*Task details:* Put the lines below into a Markdown table with the columns Row and Line. Number each row and leave out any blank lines.
>> Start
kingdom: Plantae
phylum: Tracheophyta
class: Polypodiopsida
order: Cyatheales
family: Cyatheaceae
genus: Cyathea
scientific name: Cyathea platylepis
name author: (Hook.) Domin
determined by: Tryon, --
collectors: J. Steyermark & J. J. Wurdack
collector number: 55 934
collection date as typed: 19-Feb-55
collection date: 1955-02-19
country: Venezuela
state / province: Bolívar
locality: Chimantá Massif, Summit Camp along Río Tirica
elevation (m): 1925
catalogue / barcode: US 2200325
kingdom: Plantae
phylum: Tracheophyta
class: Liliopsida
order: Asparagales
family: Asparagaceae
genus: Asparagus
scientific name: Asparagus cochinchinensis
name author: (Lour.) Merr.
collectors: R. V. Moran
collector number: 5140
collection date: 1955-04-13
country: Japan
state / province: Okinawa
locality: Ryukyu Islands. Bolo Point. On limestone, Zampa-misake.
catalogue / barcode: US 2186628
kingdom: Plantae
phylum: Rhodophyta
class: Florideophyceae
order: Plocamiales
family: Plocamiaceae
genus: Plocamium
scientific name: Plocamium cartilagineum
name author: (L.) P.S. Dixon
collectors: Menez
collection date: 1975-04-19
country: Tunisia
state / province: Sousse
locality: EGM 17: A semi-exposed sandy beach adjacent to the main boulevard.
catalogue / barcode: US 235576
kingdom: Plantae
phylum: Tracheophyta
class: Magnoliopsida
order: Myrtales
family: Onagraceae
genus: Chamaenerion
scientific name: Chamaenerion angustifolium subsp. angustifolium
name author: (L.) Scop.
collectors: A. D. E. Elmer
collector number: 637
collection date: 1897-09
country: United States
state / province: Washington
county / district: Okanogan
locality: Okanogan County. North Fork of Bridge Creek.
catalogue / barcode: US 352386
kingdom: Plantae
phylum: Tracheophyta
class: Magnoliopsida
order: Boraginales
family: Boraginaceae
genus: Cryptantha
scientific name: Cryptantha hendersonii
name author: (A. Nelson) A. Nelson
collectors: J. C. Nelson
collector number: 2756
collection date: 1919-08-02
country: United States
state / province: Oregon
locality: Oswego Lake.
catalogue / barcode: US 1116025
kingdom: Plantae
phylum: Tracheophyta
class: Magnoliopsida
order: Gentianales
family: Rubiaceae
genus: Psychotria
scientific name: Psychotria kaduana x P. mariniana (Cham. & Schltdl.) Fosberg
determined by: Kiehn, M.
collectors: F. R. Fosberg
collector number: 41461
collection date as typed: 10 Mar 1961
>> End
*Exercise solution:*
| Row | Line |
|---|---|
| 1 | kingdom: Plantae |
| 2 | phylum: Tracheophyta |
| 3 | class: Polypodiopsida |
| 4 | order: Cyatheales |
| 5 | family: Cyatheaceae |
| 6 | genus: Cyathea |
| 7 | scientific name: Cyathea platylepis |
| 8 | name author: (Hook.) Domin |
| 9 | determined by: Tryon, -- |
| 10 | collectors: J. Steyermark & J. J. Wurdack |
| 11 | collector number: 55 934 |
| 12 | collection date as typed: 19-Feb-55 |
| 13 | collection date: 1955-02-19 |
| 14 | country: Venezuela |
| 15 | state / province: Bolívar |
| 16 | locality: Chimantá Massif, Summit Camp along Río Tirica |
| 17 | elevation (m): 1925 |
| 18 | catalogue / barcode: US 2200325 |
| 19 | kingdom: Plantae |
| 20 | phylum: Tracheophyta |
| 21 | class: Liliopsida |
| 22 | order: Asparagales |
| 23 | family: Asparagaceae |
| 24 | genus: Asparagus |
| 25 | scientific name: Asparagus cochinchinensis |
| 26 | name author: (Lour.) Merr. |
| 27 | collectors: R. V. Moran |
| 28 | collector number: 5140 |
| 29 | collection date: 1955-04-13 |
| 30 | country: Japan |
| 31 | state / province: Okinawa |
| 32 | locality: Ryukyu Islands. Bolo Point. On limestone, Zampa-misake. |
| 33 | catalogue / barcode: US 2186628 |
| 34 | kingdom: Plantae |
| 35 | phylum: Rhodophyta |
| 36 | class: Florideophyceae |
| 37 | order: Plocamiales |
| 38 | family: Plocamiaceae |
| 39 | genus: Plocamium |
| 40 | scientific name: Plocamium cartilagineum |
| 41 | name author: (L.) P.S. Dixon |
| 42 | collectors: Menez |
| 43 | collection date: 1975-04-19 |
| 44 | country: Tunisia |
| 45 | state / province: Sousse |
| 46 | locality: EGM 17: A semi-exposed sandy beach adjacent to the main boulevard. |
| 47 | catalogue / barcode: US 235576 |
| 48 | kingdom: Plantae |
| 49 | phylum: Tracheophyta |
| 50 | class: Magnoliopsida |
| 51 | order: Myrtales |
| 52 | family: Onagraceae |
| 53 | genus: Chamaenerion |
| 54 | scientific name: Chamaenerion angustifolium subsp. angustifolium |
| 55 | name author: (L.) Scop. |
| 56 | collectors: A. D. E. Elmer |
| 57 | collector number: 637 |
| 58 | collection date: 1897-09 |
| 59 | country: United States |
| 60 | state / province: Washington |
| 61 | county / district: Okanogan |
| 62 | locality: Okanogan County. North Fork of Bridge Creek. |
| 63 | catalogue / barcode: US 352386 |
| 64 | kingdom: Plantae |
| 65 | phylum: Tracheophyta |
| 66 | class: Magnoliopsida |
| 67 | order: Boraginales |
| 68 | family: Boraginaceae |
| 69 | genus: Cryptantha |
| 70 | scientific name: Cryptantha hendersonii |
| 71 | name author: (A. Nelson) A. Nelson |
| 72 | collectors: J. C. Nelson |
| 73 | collector number: 2756 |
| 74 | collection date: 1919-08-02 |
| 75 | country: United States |
| 76 | state / province: Oregon |
| 77 | locality: Oswego Lake. |
| 78 | catalogue / barcode: US 1116025 |
| 79 | kingdom: Plantae |
| 80 | phylum: Tracheophyta |
| 81 | class: Magnoliopsida |
| 82 | order: Gentianales |
| 83 | family: Rubiaceae |
| 84 | genus: Psychotria |
| 85 | scientific name: Psychotria kaduana x P. mariniana (Cham. & Schltdl.) Fosberg |
| 86 | determined by: Kiehn, M. |
| 87 | collectors: F. R. Fosberg |
| 88 | collector number: 41461 |
| 89 | collection date as typed: 10 Mar 1961 |